L'Aspa, qui a remplacé le minimum vieillesse en 2006, est une allocation versée à partir de 65 ans, destinée à compléter les pensions des retraités disposant de faibles revenus ou d'aucun revenu, dans la limite de 1.043 euros pour une personne seule et 1.620 euros pour un couple. Elle bénéficie aujourd'hui à près de 750.000 personnes, selon le ministre du Travail et des Solidarités Jean-Pierre Farandou.
Actuellement, l'État récupère les sommes versées au titre de l'Aspa sur la succession des personnes âgées si la valeur nette de leur patrimoine successoral dépasse un certain montant (108.586 euros pour une personne seule en métropole).

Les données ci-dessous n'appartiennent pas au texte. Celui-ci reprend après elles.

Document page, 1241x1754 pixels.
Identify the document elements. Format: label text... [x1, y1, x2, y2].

Ceci entraîne un fort non-recours, avec plus de 300.000 personnes âgées éligibles qui y renoncent chaque année, selon la rapporteure du texte, la députée Émeline K/Bidi.
Instauration d'un « forfait logement » comme pour le RSA
Le texte adopté jeudi instaure un « forfait logement », à l'image de ce qui existe déjà pour le RSA ou la prime d'activité. Ce forfait logement doit permettre de baisser le montant de l'Aspa pour les retraités propriétaires de leur logement ou hébergés à titre gratuit, et d'annuler dans ce cas la récupération des sommes. Le montant de ce forfait devrait être de quelques dizaines d'euros selon le gouvernement.
La mesure résulte d'un amendement du gouvernement qui a complètement réécrit le texte. Elle aura un coût « neutre » pour les finances publiques, selon M. Farandou.
Dans sa version initiale, la proposition de loi de Mme K/Bidi proposait d'extraire le domicile principal du bénéficiaire du calcul de l'actif net successoral. Un amendement de la rapporteure adopté en commission avait étendu la mesure en supprimant complètement la récupération sur succession des prestations versées au titre de l'Aspa.
Une suppression qui aurait soulevé une question d'équité, mais aussi de coût, l'État récupérant actuellement environ 120 millions d'euros par an sur les allocations versées, selon M. Farandou.
Les députés examinent jeudi les textes de la « niche » GDR, dont une proposition de loi sur la nationalisation d'ArcelorMittal France.